### PASSAGE
I don't think that's the opposite, I do the same.

Also: "what a crazy location they found for this!"

I file that under "reacting to moments in a movie which others would consider uneventful" :)


Interesting! Can you share an example or two of such an observation?


Not OP but one I cannot look past anymore is when the movie has dialogue that is only there to spell out the plot to the audience.

Usually it's very small things - some background character gleefully shouting out the obvious in the only line they have in the production.

"Maverick's re-engaging, Sir!" From the radar operator in Top Gun.

"It's gonna blow!" In every bomb scene ever.

Etc.


Or my least favorite, able to destroy everything in an instance just by connecting the movie to reality: "Ah, they search for a killer? It's that guy, because there is no other reason to cast that role and pay the premium to have this person also talk!"

Most blatant example: "The Bone Collector"

I don't even remember the turns of the story in that movie, as it was clear within the first 10 minutes...


i always appreciate a bone collector reference. what a ridiculous silly amazing movie.

for me the quintessential example is "Phone Booth." starring Kiefer Sutherland, you say? i wonder what role he plays.

i think the movie "Seven" (Se7en) managed to keep the surprise bad guy out of the trailer and unbilled until the end credits. that was badass.


That would be almost every movie and tv show ever for me. My wife is much better than me at figuring out whodunnit, but I can see stuff like this easily. Fortunately it rarely gets in the way of enjoying things.

### ACTIVITIES
• 1. Retype the movie discussion, everything from "I don't even" down to "that was badass.".
• 2. In the movie discussion, which film kept its surprise bad guy out of the trailer and unbilled until the end credits?
This material has nothing to do with the movie discussion above.

Data pulled from a collection:
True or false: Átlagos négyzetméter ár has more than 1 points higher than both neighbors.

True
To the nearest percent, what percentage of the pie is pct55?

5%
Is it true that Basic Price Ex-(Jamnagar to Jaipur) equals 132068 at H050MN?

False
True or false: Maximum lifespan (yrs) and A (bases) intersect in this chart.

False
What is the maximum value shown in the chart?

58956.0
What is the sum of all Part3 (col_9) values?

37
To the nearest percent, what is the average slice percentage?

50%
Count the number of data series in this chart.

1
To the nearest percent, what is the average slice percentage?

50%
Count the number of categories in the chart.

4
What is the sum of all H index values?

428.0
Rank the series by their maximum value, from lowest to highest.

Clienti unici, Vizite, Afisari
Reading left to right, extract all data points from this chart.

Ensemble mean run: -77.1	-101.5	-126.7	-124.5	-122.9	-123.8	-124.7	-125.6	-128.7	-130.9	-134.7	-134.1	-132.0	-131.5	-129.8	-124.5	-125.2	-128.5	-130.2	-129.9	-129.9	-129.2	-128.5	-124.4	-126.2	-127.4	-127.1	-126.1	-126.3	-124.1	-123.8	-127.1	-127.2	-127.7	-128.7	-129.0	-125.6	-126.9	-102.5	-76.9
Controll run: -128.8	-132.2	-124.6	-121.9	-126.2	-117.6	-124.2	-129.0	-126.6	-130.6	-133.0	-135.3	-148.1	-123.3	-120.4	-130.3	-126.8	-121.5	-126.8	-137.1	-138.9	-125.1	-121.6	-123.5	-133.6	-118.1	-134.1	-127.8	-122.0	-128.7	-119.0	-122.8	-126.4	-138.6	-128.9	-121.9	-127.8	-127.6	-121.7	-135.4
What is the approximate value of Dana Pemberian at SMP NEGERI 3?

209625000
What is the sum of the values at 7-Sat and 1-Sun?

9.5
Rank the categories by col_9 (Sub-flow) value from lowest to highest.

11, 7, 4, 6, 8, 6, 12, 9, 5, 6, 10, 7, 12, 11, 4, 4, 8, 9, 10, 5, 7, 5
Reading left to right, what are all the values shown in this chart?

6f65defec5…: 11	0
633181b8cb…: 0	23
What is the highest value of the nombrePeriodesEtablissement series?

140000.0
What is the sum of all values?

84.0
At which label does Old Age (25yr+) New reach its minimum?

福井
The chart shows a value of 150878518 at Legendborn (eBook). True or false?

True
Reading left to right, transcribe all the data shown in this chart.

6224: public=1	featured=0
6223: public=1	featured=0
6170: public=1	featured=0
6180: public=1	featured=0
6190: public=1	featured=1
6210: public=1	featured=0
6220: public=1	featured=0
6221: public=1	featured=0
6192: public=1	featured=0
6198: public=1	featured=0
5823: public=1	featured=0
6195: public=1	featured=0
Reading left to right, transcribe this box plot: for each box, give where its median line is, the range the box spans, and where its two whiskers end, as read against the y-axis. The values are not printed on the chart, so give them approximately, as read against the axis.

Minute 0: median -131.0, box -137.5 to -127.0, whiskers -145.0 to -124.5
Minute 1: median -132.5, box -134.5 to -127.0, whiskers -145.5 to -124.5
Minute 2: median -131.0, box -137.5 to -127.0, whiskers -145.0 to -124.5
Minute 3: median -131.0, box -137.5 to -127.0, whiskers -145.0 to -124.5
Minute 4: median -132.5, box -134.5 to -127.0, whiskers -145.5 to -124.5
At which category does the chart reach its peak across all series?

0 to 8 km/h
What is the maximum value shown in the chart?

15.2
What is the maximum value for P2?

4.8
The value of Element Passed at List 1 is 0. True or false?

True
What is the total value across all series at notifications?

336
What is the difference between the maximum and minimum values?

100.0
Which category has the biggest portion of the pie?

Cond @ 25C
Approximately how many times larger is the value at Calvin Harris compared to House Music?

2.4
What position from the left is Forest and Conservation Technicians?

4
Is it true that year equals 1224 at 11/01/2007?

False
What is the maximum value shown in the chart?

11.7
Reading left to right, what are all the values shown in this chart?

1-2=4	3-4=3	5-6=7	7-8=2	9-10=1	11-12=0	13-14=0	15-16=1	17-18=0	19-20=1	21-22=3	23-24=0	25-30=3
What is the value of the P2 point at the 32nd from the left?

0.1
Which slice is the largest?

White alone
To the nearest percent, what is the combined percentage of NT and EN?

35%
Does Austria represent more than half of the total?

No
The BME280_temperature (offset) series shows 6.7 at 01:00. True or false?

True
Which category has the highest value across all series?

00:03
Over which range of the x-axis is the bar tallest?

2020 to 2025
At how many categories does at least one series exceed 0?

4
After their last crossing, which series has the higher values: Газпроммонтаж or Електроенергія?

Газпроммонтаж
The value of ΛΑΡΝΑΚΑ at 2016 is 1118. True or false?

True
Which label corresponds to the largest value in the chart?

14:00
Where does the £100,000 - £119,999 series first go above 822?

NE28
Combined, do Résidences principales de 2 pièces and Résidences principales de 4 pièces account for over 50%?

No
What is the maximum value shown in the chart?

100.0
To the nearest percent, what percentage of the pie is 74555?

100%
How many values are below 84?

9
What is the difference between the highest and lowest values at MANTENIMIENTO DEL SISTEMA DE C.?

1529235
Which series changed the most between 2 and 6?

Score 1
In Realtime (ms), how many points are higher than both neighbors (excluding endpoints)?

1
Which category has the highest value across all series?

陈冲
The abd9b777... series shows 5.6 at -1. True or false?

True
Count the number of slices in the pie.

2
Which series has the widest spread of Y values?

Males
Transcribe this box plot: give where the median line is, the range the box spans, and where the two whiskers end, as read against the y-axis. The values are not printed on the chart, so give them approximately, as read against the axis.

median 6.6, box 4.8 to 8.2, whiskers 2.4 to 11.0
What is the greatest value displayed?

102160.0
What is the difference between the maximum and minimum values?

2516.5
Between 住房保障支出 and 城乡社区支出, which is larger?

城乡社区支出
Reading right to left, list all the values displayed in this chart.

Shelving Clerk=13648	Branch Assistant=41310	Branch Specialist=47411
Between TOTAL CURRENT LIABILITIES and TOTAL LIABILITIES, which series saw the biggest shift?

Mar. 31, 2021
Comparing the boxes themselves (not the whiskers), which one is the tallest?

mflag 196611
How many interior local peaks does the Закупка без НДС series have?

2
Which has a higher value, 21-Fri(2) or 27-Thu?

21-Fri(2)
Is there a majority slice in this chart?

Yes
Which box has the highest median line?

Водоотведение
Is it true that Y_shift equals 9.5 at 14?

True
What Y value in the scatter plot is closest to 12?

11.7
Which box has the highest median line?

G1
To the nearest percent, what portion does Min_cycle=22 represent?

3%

### SOLUTIONS TO THE PROBLEMS
• 1.
I don't even remember the turns of the story in that movie, as it was clear within the first 10 minutes...


i always appreciate a bone collector reference. what a ridiculous silly amazing movie.

for me the quintessential example is "Phone Booth." starring Kiefer Sutherland, you say? i wonder what role he plays.

i think the movie "Seven" (Se7en) managed to keep the surprise bad guy out of the trailer and unbilled until the end credits. that was badass.

• 2. "Seven" (Se7en)